## Extracted text:
And put your radios up where the antenna is with ethernet/POE
and throw all your LMR out :manhappy: ... Let ethernet packets descend your tower, not analogue signals.

Hi Homer,
Welcome to the UBNT forum.
Your statements are completely sound. You likely received the reaction that you did because what you described (radios on top of the tower, ethernet carrying data from there) is why people abandon other LMR-type solutions and adopt UBNT solutions.
In effect, you "restated the obvious" (at least, to those who have been here for a while). I don't think that is bad.
Your background obviously includes LMR-savvy. Your Ham Radio background is helpful in that regard. In fact, if you were active on the uWave bands, you would likewise be placing your transverters at the top of your tower, feeding only the much lower Intermediate Frequency down to "the shack" for the same reason that you mention.
It is nice to see that you have a WISP business going, too!
On the off-chance that you already know this anyway, here's some information that may be helpful to you as you continue to explore UBNT solutions...

## Directions:
• a. In the forum reply about tower-mounted radios, what would someone active on the uWave bands place at the top of the tower?
• b. Write the next part of the forum reply about tower-mounted radios, picking up after its final sentence.
These lines were taken from a separate source.

Saved data entries
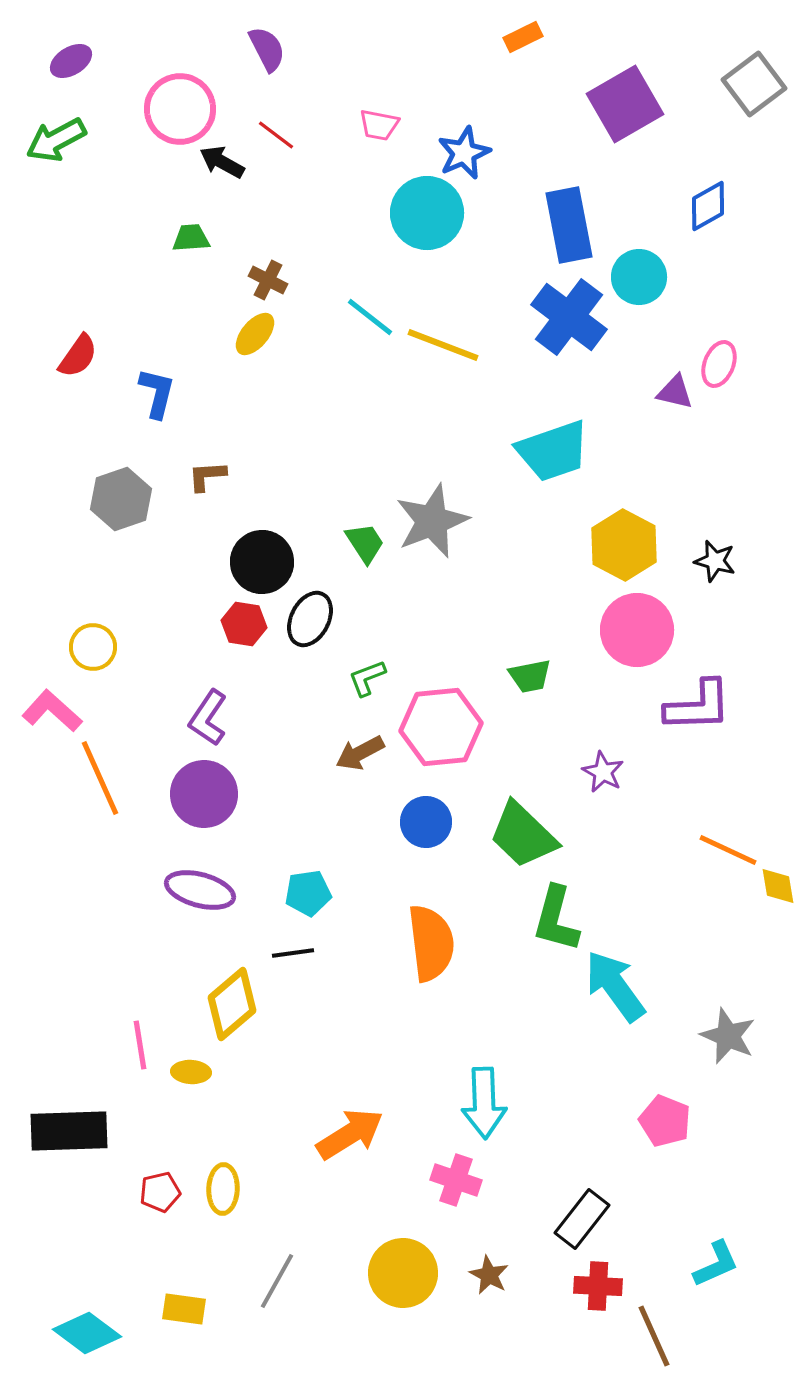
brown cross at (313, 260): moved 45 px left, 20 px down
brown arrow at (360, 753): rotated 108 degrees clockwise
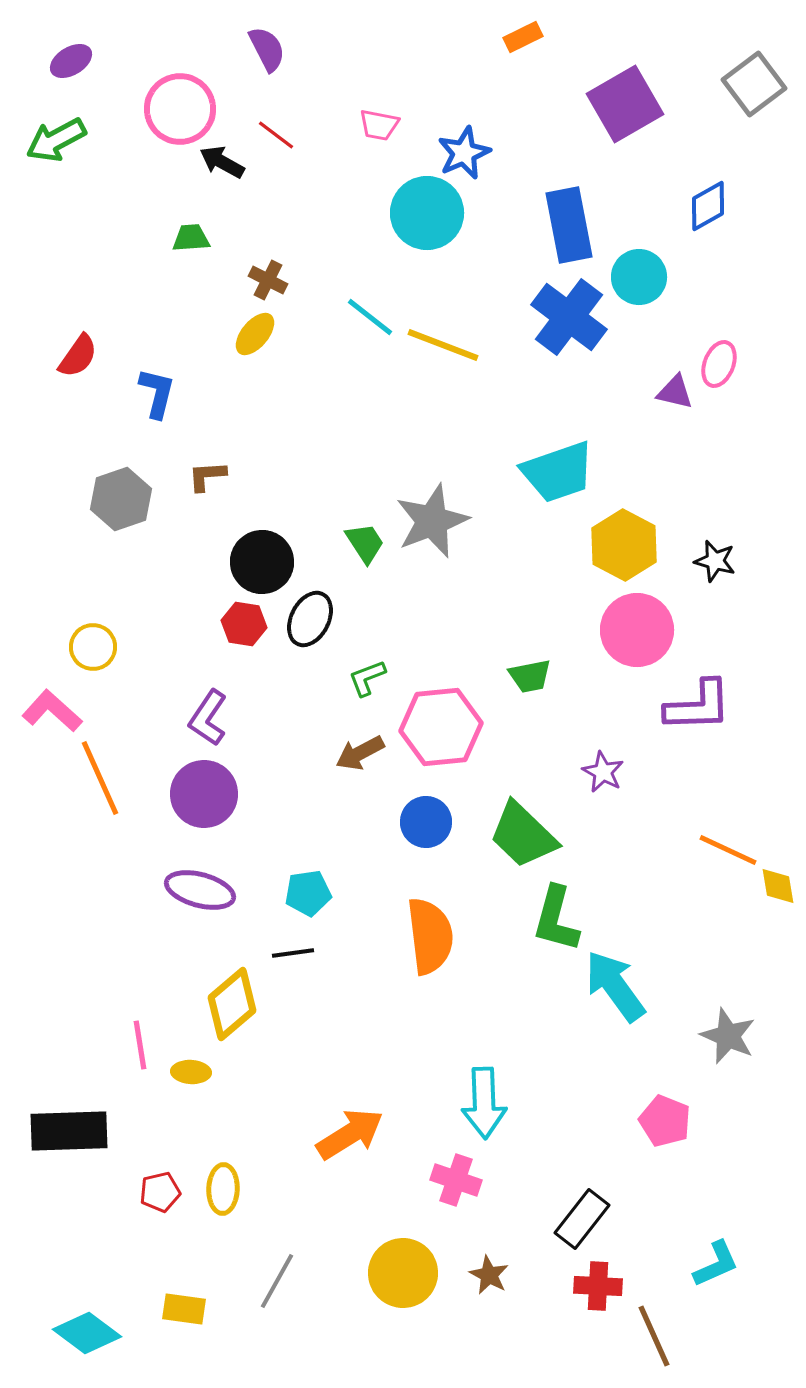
cyan trapezoid at (553, 451): moved 5 px right, 21 px down
orange semicircle at (431, 943): moved 1 px left, 7 px up
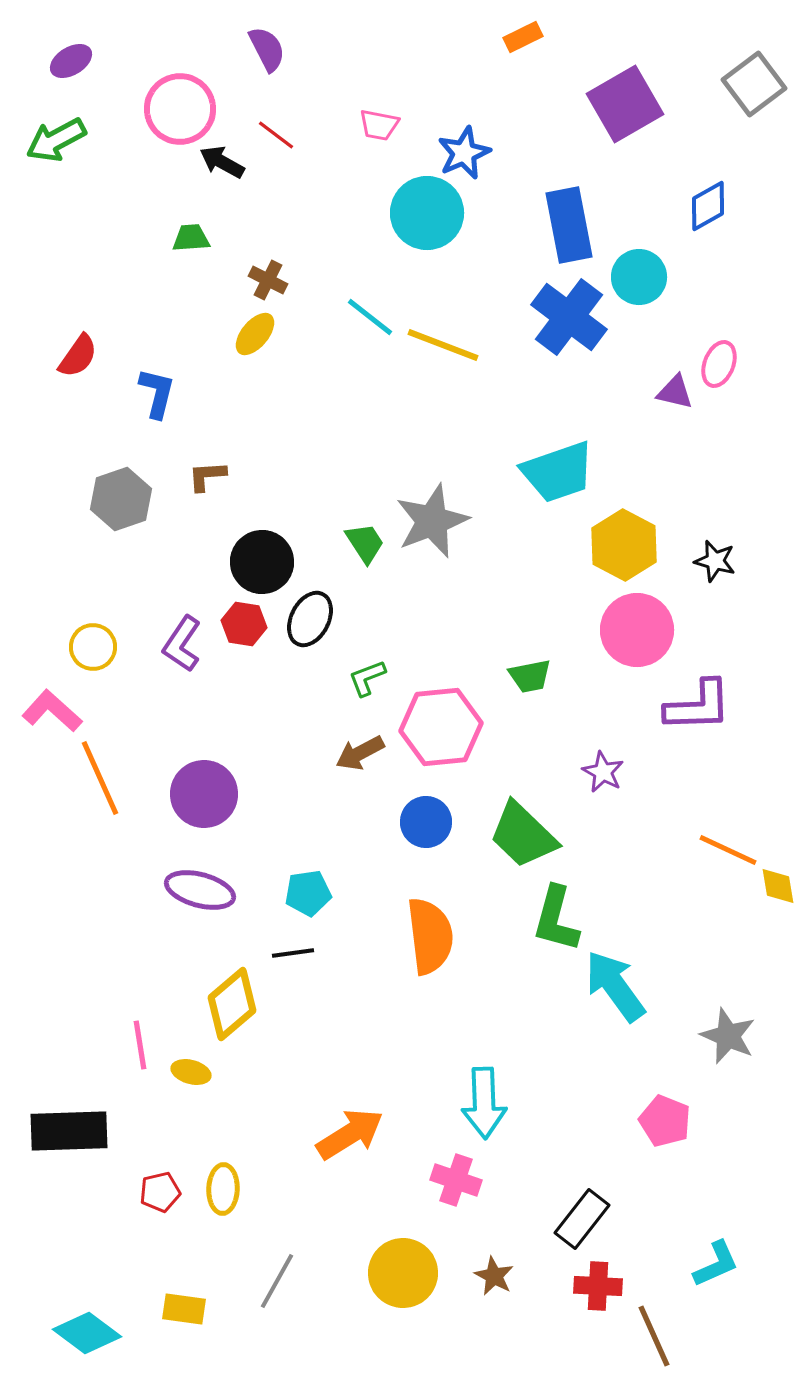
purple L-shape at (208, 718): moved 26 px left, 74 px up
yellow ellipse at (191, 1072): rotated 12 degrees clockwise
brown star at (489, 1275): moved 5 px right, 1 px down
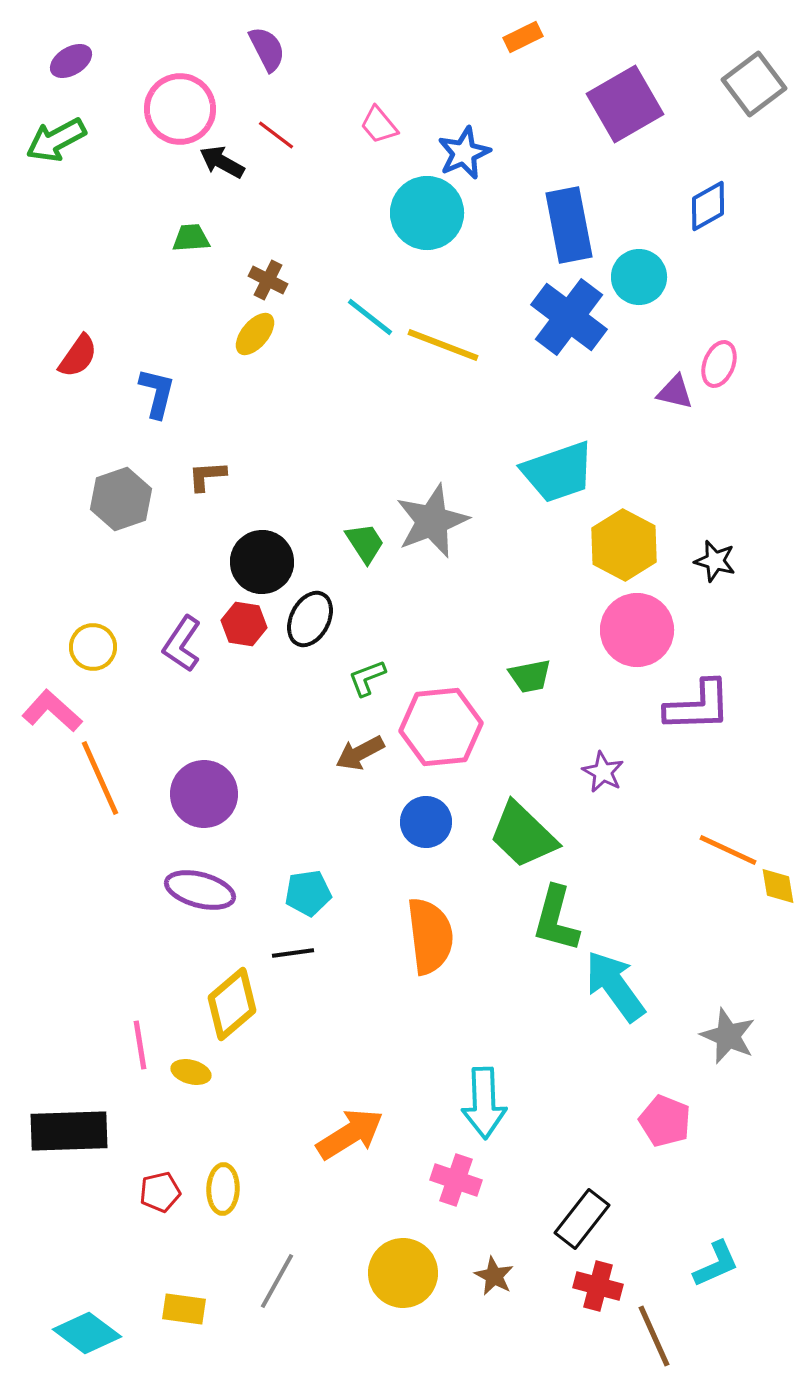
pink trapezoid at (379, 125): rotated 39 degrees clockwise
red cross at (598, 1286): rotated 12 degrees clockwise
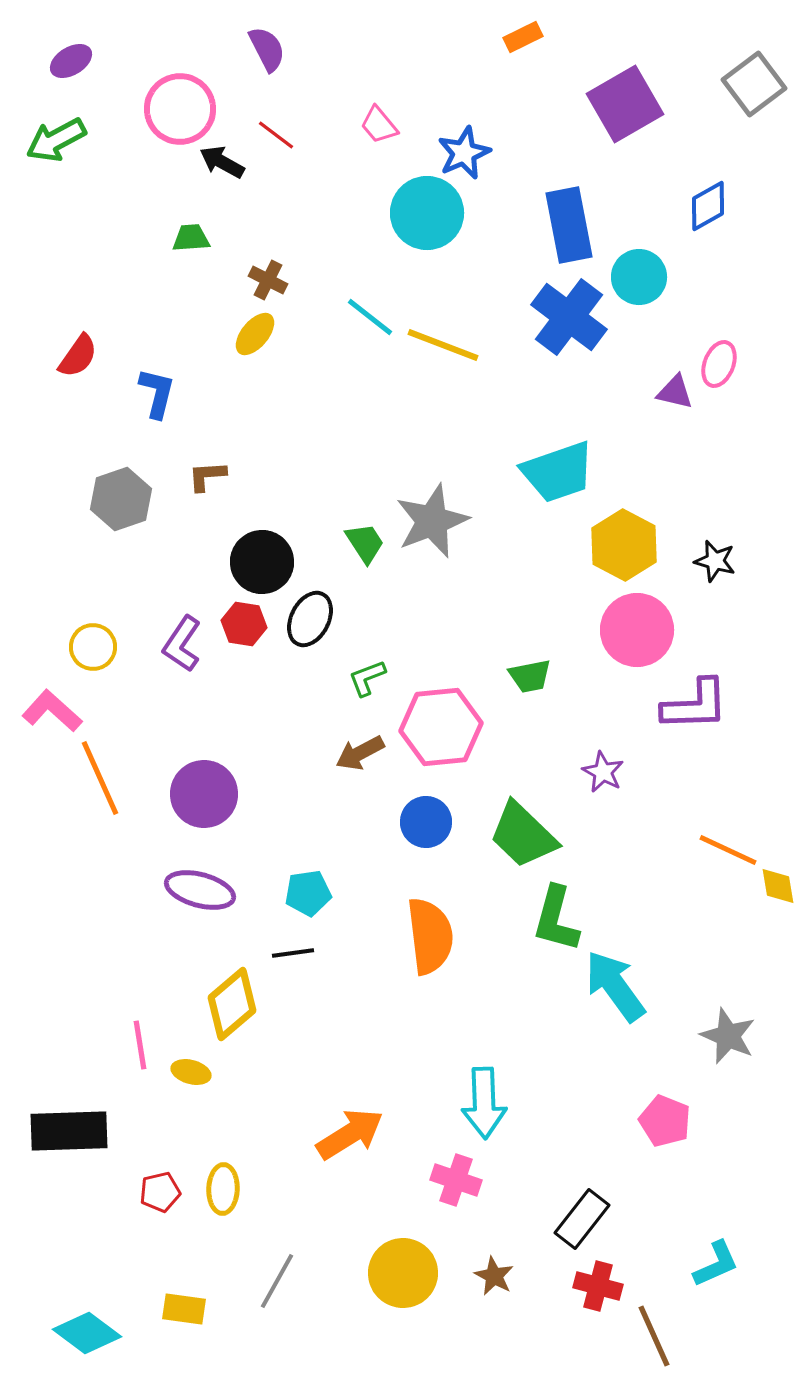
purple L-shape at (698, 706): moved 3 px left, 1 px up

## Answers below:
• a. Their transverters.

• b.
You mention placing "intermediate" stations along a pathway that is otherwise not good enough to sustain direct communication. That sounds like it may have been grounded in LMR's "repeater" or "voting receiver" concept to some degree.
UBNT equipment offers several strategies that provide that level of funcationality, too.
Repeating: You can establish another AP between two points and invoke AP-AP-Station WDS repeaters. The over-the-air throughput drops by half each time one is invoked...but sometimes that is the only way.
Relaying: If you have an intermediate location for a repeater, you certainly could install a "relayer" instead (and maintain throughput speed). An intermediate relay combines a Station AND an AP in the same location. One "side" is on one channel and the other "side" is on another channel. Example:
AP(Channel-1)<~~><~~>Station
All you need at the intermediate is two UBNT radios and the electricity to power them as data will pass from one to the other at Ethernet speed (there is no RX-Buffer-TX delay that occurs with the WDS Repeater described above).
Again, welcome to the forum!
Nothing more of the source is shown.